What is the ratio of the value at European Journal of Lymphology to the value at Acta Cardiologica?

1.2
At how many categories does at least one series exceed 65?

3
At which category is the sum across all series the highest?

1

────

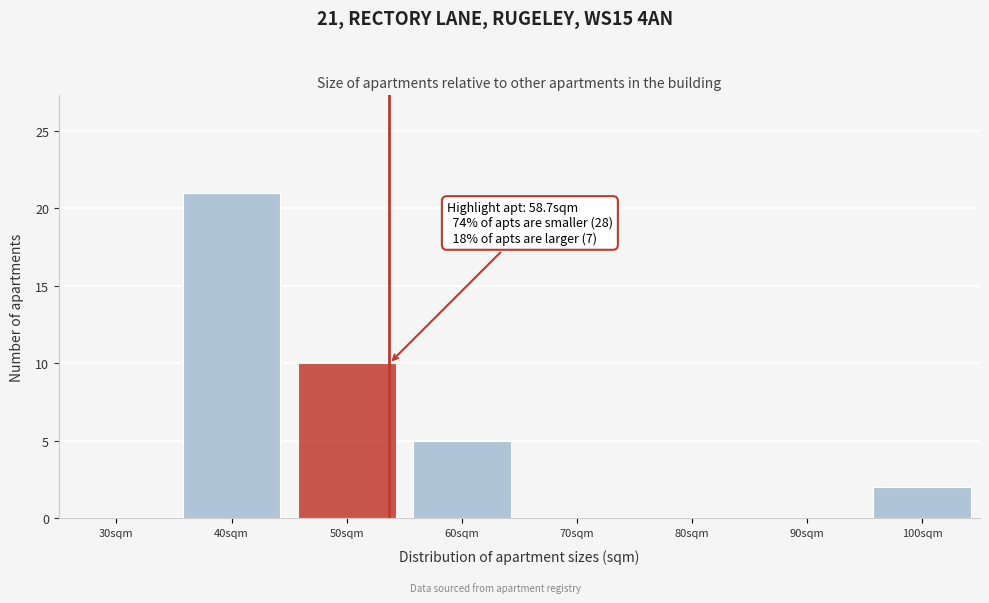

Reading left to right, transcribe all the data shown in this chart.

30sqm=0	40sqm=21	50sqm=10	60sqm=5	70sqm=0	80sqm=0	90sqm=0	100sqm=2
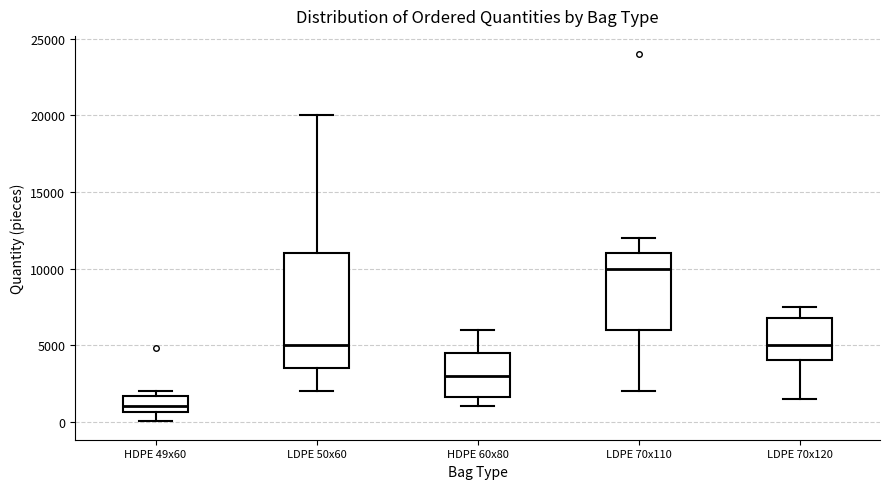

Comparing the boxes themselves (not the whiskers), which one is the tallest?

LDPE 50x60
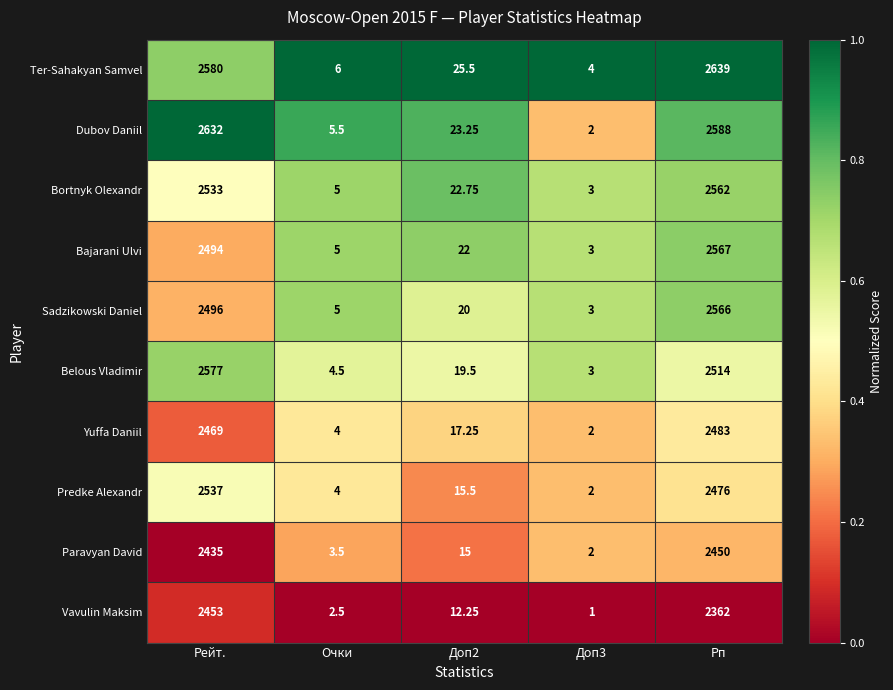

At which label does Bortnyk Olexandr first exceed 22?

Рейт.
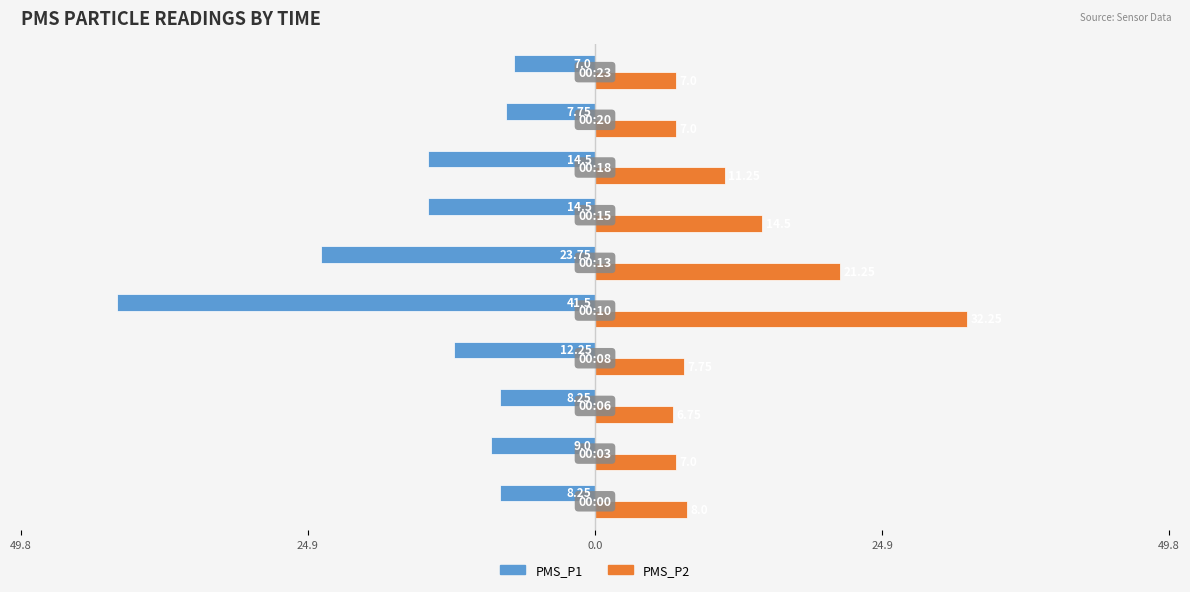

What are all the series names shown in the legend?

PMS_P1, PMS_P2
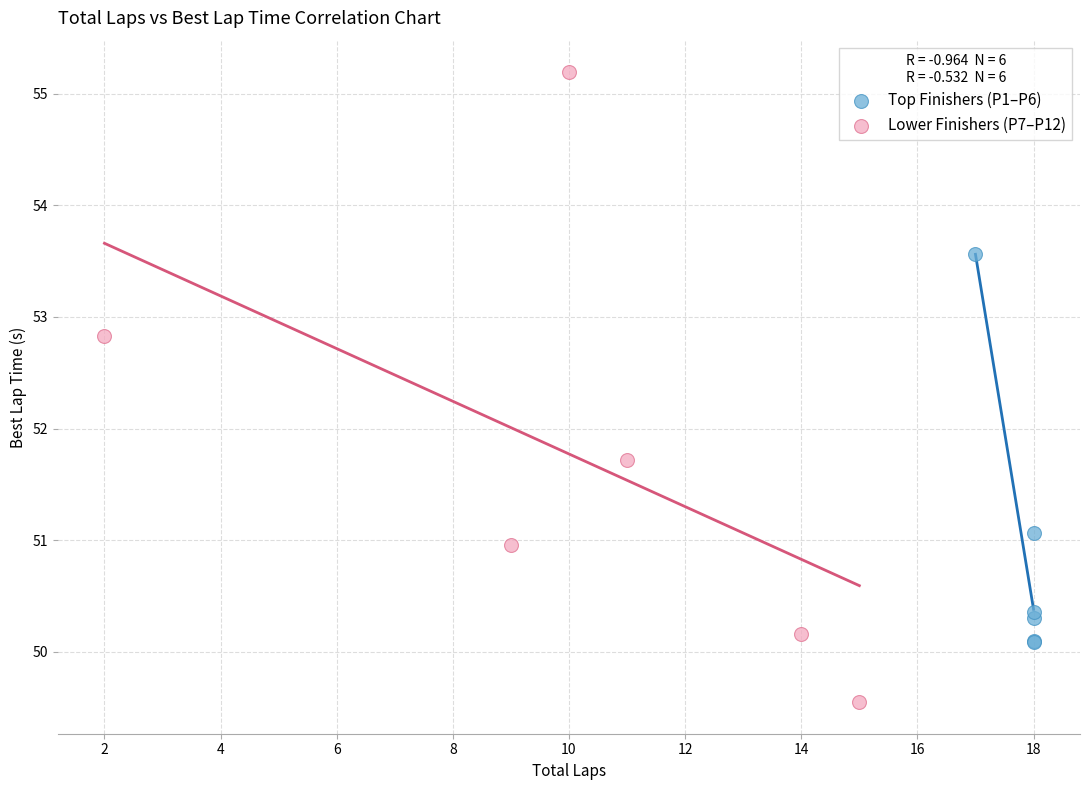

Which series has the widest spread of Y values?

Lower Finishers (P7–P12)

────

## Task details
Reproduce the data starting at the line containing "What are all" and ending at the line containing "Lower Finishers (P7–P12)", swapping "series" for "datasets" and leaving everything else unchanged. Omit the pictures.

## Result
What are all the datasets names shown in the legend?

PMS_P1, PMS_P2

Which datasets has the widest spread of Y values?

Lower Finishers (P7–P12)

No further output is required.